▶ Work item
The entries below are to be reproduced in full, exactly as written.

[Data records]
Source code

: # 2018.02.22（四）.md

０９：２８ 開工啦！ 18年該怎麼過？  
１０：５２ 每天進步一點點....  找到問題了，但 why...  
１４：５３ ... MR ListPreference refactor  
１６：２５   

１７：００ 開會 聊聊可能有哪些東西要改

▶ Answer box
Source code

: # 2018.02.22（四）.md

０９：２８ 開工啦！ 18年該怎麼過？  
１０：５２ 每天進步一點點....  找到問題了，但 why...  
１４：５３ ... MR ListPreference refactor  
１６：２５   

１７：００ 開會 聊聊可能有哪些東西要改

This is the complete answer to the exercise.